Pruning Suckers & Branches Video

Pruning Branches

In a 15-gallon pot, your tree will grow ~ 7 feet tall, and in a 1- gallon pot, it will grow ~ 4 feet tall. Prune your tree twice yearly to keep it between 3-7 feet, as desired.

For aesthetic purposes, prune the top and bottom branches. Keep the upper and middle branches longer.

Prune flowers and fruit the first year, as your tree needs 30 leaves to produce one quality fruit. Growing flowers take energy away from leaf growth. If you want to keep flowers, expect slower growth.

Pruning stimulates new growth. Prune with pruning shears or scissors. Cut 0.5 cm above a leaf/thorn at a 45 degree angle. Clean your pruning shears with rubbing alcohol prior to use.

Pruning Suckers

Every citrus tree is grafted. The bottom half is rootstock, and the top half is from a graft. They are joined at the grafting junction.

What are suckers? They are branches that grow below the grafting junction. These should be removed regularly.

The grafting junction will be marked with a colored stretchable tape that you can keep on the tree for future reference. The branches at and above this junction will provide good fruit.

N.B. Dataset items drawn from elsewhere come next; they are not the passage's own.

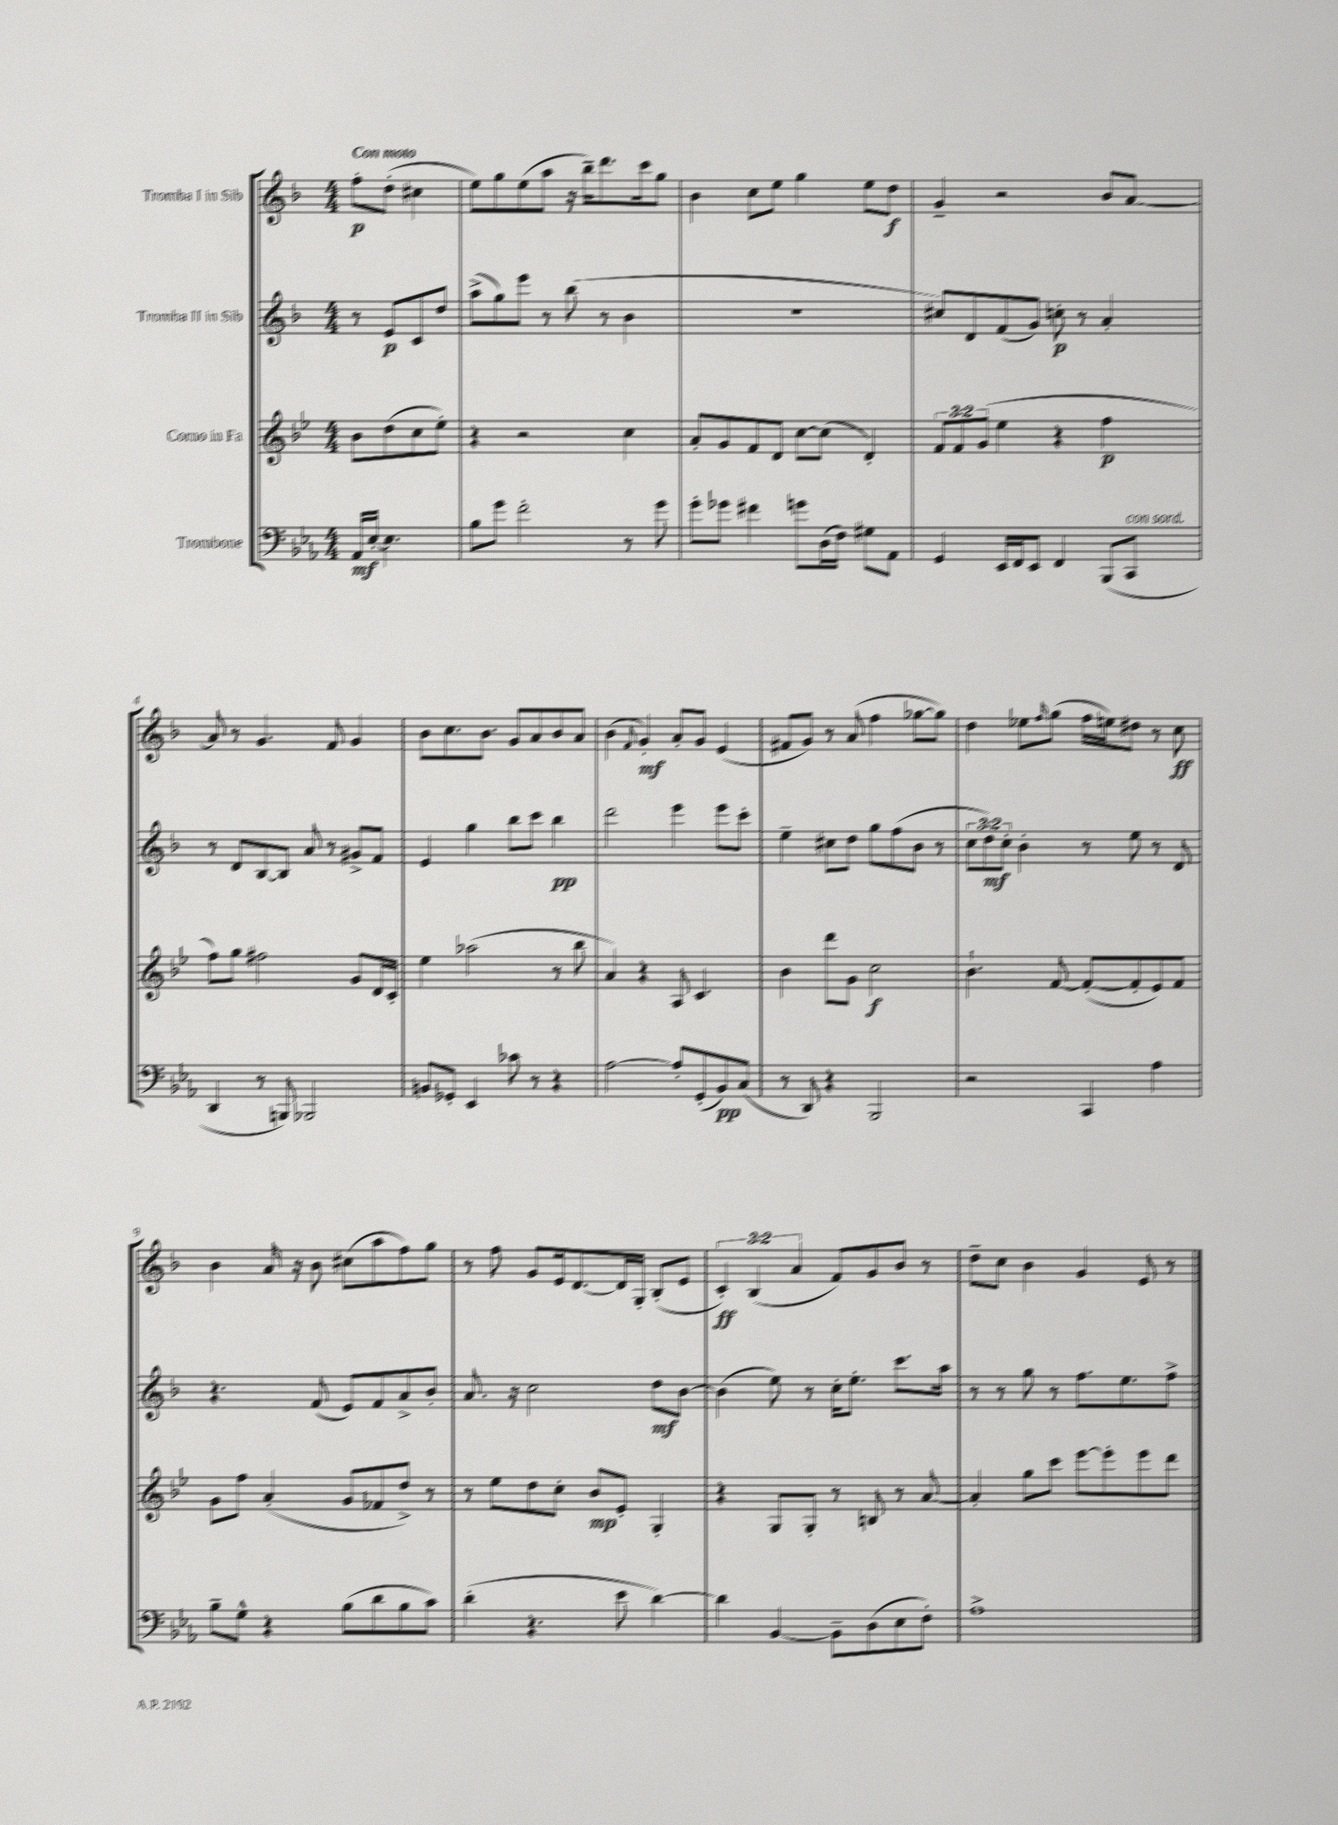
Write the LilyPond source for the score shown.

<<
\new StaffGroup <<
\new Staff = "s0" \with { instrumentName = "Tromba I in Sib" } {
    \clef treble \key f \major \numericTimeSignature \time 4/4 \override Staff.TupletNumber.text = #tuplet-number::calc-fraction-text \partial 2 \tempo "Con moto"
    f''8-.\p d''8-.( cis''4 |
    e''8) g''8 e''8( a''8 r16 bes''16--) d'''8. c'''16 g''8 |
    bes'4 c''8 e''8 g''4 e''8 d''8\f |
    g'4-- r2 bes'8 a'8~ |
    a'8 r8 g'4. f'8 g'4 |
    bes'8 c''8. bes'8. g'8 a'8 bes'8 a'8 |
    bes'4( \appoggiatura { f'8 } g'4-.\mf) a'8-. g'8 e'4( |
    fis'8 g'8) r8 a'8( f''4 ges''8~ ges''8) |
    d''4 ees''8 \grace { f''16 } g''8( f''16 e''16) dis''8 r8 c''8\ff |
    bes'4 a'16 r16 bes'8 cis''8( a''8 f''8) g''8 |
    r8 f''8 g'8 e'16 d'8.~ d'16 g16-. bes8-.( e'8 |
    \tuplet 3/2 { c'4-.\ff) bes4( a'4 } f'8) g'8 bes'8 r8 |
    d''8-- c''8 bes'4 g'4 e'8 r8 \bar "|." |
}
\new Staff = "s1" \with { instrumentName = "Tromba II in Sib" } {
    \clef treble \key f \major \numericTimeSignature \time 4/4 \override Staff.TupletNumber.text = #tuplet-number::calc-fraction-text \partial 2
    r8 e'8\p c'8 d''8 |
    a''8->( g''8) e'''8 r8 bes''8( r8 bes'4 |
    r1 |
    cis''8) d'8 f'8( g'8) c''8-.\p r8 a'4-. |
    r8 d'8 bes8~ bes8 a'8 r8 gis'8-> f'8 |
    e'4 g''4 bes''8 c'''8 bes''4\pp |
    d'''2 e'''4 e'''8 c'''8-. |
    e''4-- cis''8 d''8 g''8 f''8( bes'8 r8 |
    \tuplet 3/2 { c''8 d''8\mf) c''8-. } bes'4-. r8 e''8 r8 d'8 |
    r4. f'8( e'8) f'8 a'8-> bes'8-. |
    a'8. r16 c''2 d''8\mf bes'8~ |
    bes'4( e''8) r8 c''16-. e''8.-. c'''8. a''16 |
    r8 r8 g''8 r8 f''8. e''8. f''8-> \bar "|." |
}
\new Staff = "s2" \with { instrumentName = "Corno in Fa" } {
    \clef treble \key bes \major \numericTimeSignature \time 4/4 \override Staff.TupletNumber.text = #tuplet-number::calc-fraction-text \partial 2
    bes'8 d''8( c''8 ees''8-.) |
    r4 r2 c''4 |
    a'8-. g'8 f'8 d'8 c''8~ c''8( d'4-.) |
    \tuplet 3/2 { f'8 f'8 g'8( } ees''4 r4 f''4\p |
    f''8) g''8 fis''2 g'8 d'16 c'16-. |
    ees''4 aes''2( r8 bes''8 |
    a'4) r4 a8 c'4. |
    bes'4 d'''8 g'8 c''2\f |
    bes'4.-! f'8~ f'8~-.( f'8-. ees'8) f'8 |
    g'8 f''8 a'4-.( g'8 fes'8 d''8->) r8 |
    r8 ees''8 d''8 c''8-. bes'8\mp ees'8-. g4-. |
    r4 g8 g8-. r8 b8 r8 a'8~ |
    a'4-. g''8 c'''8 ees'''8~ ees'''8-. ees'''8 d'''8 \bar "|." |
}
\new Staff = "s3" \with { instrumentName = "Trombone" } {
    \clef bass \key ees \major \numericTimeSignature \time 4/4 \partial 2
    aes,16\mf ees16~-. ees4. |
    bes8 g'8 f'2-. r8 g'8 |
    g'8-. ges'8 fis'4 g'8 d16( f16) gis8 aes,8 |
    g,4 ees,16 f,16 ees,8 f,4 bes,,8( c,8^\markup { \italic "con sord." } |
    d,4 r8 b,,8) bes,,2 |
    b,8 ges,8-. ees,4 ces'8 r8 r4 |
    aes2~ aes8-. g,8-.( bes,8\pp) c8( |
    r8 d,8) r4 bes,,2 |
    r2 c,4 aes4 |
    bes8-- g8-^ r4 bes8( d'8 bes8 c'8) |
    d'4-.( r4. ees'8 d'4~) |
    d'4 bes,4~ bes,8-- d8( ees8 f8-.) |
    aes1-> \bar "|." |
}
>>
>>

The branches below this junction (suckers) will not produce fruit and will steal energy from the tree. They may grow large and overpower the desired grafted portion of your tree. Remove branches below the grafting junction (suckers).

For aesthetic purposes, you may remove branches right at the grafting junction.

Often after a freeze, a citrus tree will die at and below the graft site. If suckers re-grow from this site, it may be the rootstock growing out. If this is the case, the rootstock suckers will not produce good fruit.